Dory shrugged. ‘Two years, I suppose. Since she was fourteen. That’s when she started running away. She’d show up at my door, or I’d come back to the city and find her sleeping in my bed at the Seaway.’
‘Did she say why?’
‘No, but I figured the shit with Michaela and Marty was finally backing up on her. You can’t go through something like that and not get screwed up. Sooner or later, she had to pay the price.’
‘How bad is it?’
‘Hey, she’s still a good kid, you know? She’s not far gone like some of them. That’s why I thought Brooke could help her, but you want the truth? I’m scared to death.’
‘Drugs?’ Stride asked.
‘Yeah, sometimes.’
‘Do you supply her?’
Dory leaped to her feet. He thought she was ready to slap him. ‘No! Never! You think I would do that to my own niece?’
‘I had to ask.’
‘I never give her anything!’
‘You’re not clean, Dory,’ Stride said. ‘You think I can’t tell?’
‘Yeah, okay, it’s been a shitty year, and I’m circling the drain. If that’s what you want to hear, fine. But Cat? No way. She never got so much as one f*cking pill from me.’
He sat her down again. ‘I’m sorry,’ he said.
‘I wouldn’t trust me, either, but it’s the truth.’
‘Who has their hooks into her, Dory? I need a name.’
‘I don’t know. It could be anybody. Try Curt Dickes. Greasy little bastard. He’s a janitor at one of the hotels in Canal Park. Word is, he’s been fixing tourists up with the local girls. Cat mentioned him a couple times.’
‘I know Curt,’ Stride said.
He and his team knew most of the repeat offenders by name. Curt Dickes had been on his radar screen for ten years, ever since Stride caught him coming out the rear door of the Great Lakes Aquarium with half a dozen stolen stingray pups in a tank of water. The kid came from a big family of girls. He was the little brother who always got into trouble. He was mostly a petty thief and con artist, but if he’d expanded into prostitution, Stride needed to talk to him.
‘Listen, Dory,’ Stride went on, ‘Cat thinks someone is trying to kill her. Did she talk to you about that?’
‘Yeah, I didn’t know whether to believe her.’
‘Why not?’
Dory hesitated. ‘Look, Cat’s pretty scrambled upstairs. You and me, we both know why. Some days I don’t know what’s real with her and what’s not. I’m not sure she knows herself.’
‘Can you think of a reason why anyone would want to hurt her?’
‘Most guys don’t need a reason to hurt street girls,’ Dory said. ‘You know that.’
‘I want to check on some things she told me, but I don’t want her on her own when she’s done. I’m afraid she’ll take off again. Can you make sure she stays here until I get back?’
Dory looked at the clinic building and frowned, but she nodded. ‘Sure, whatever.’
He stood up to leave but Dory tugged on his sleeve. ‘Hey, Stride, can I ask you something? Why are you doing this for Cat?’
‘It’s my job.’
‘Yeah? A lot of cops would dump a girl like her at County and forget about her. Is this because of what happened to Michaela?’
‘Partly,’ he admitted.
Dory lit another cigarette and shook her head. ‘Michaela wasn’t perfect, you know. I warned her about Marty. I said he’d keep coming after her.
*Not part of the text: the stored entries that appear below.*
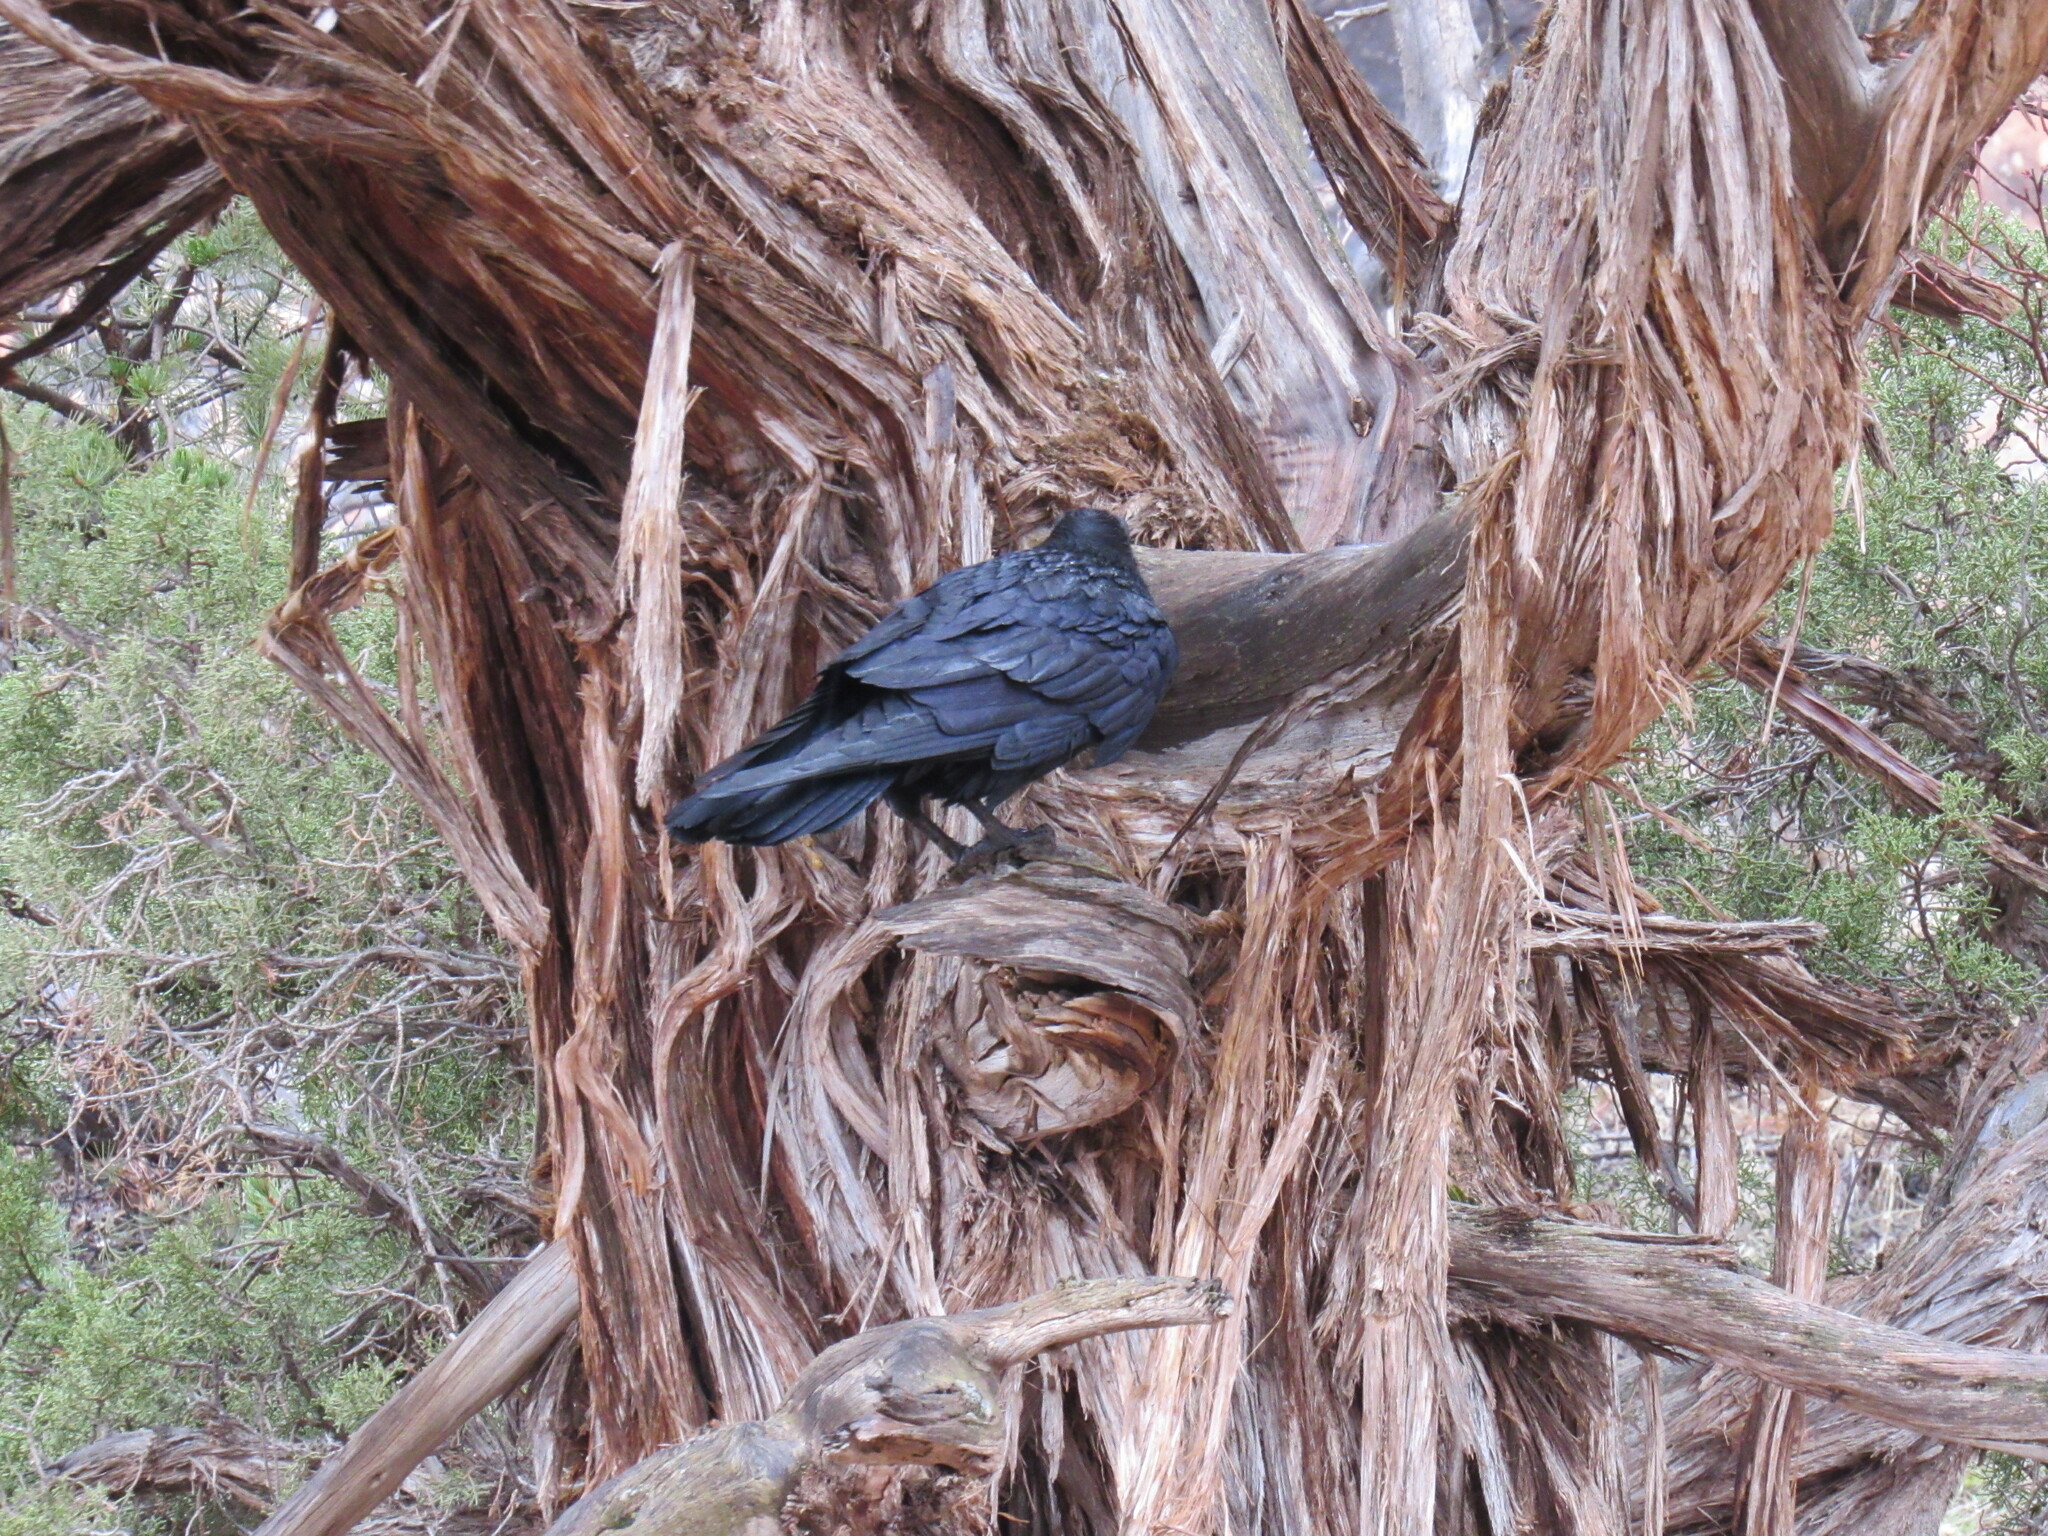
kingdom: Animalia
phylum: Chordata
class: Aves
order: Passeriformes
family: Corvidae
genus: Corvus
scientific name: Corvus corax
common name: Common raven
She didn’t listen.’
‘It wasn’t her fault,’ he said.
‘Yeah, maybe not, but I blamed her for being so stupid. I blamed myself, too. If I’d had my head on straight, I could have done something to stop him. As it is …’
She closed her eyes. Her lips squeezed into a thin, pale line. He could see guilt licking at her insides like flames. He knew what that was like.
‘I have to go,’ he said. ‘Believe me, Dory, I’ll do whatever I can to protect Cat.’
Dory opened her eyes. Her face darkened, not with anger, but with sadness. ‘Like you protected her mother?’ she asked.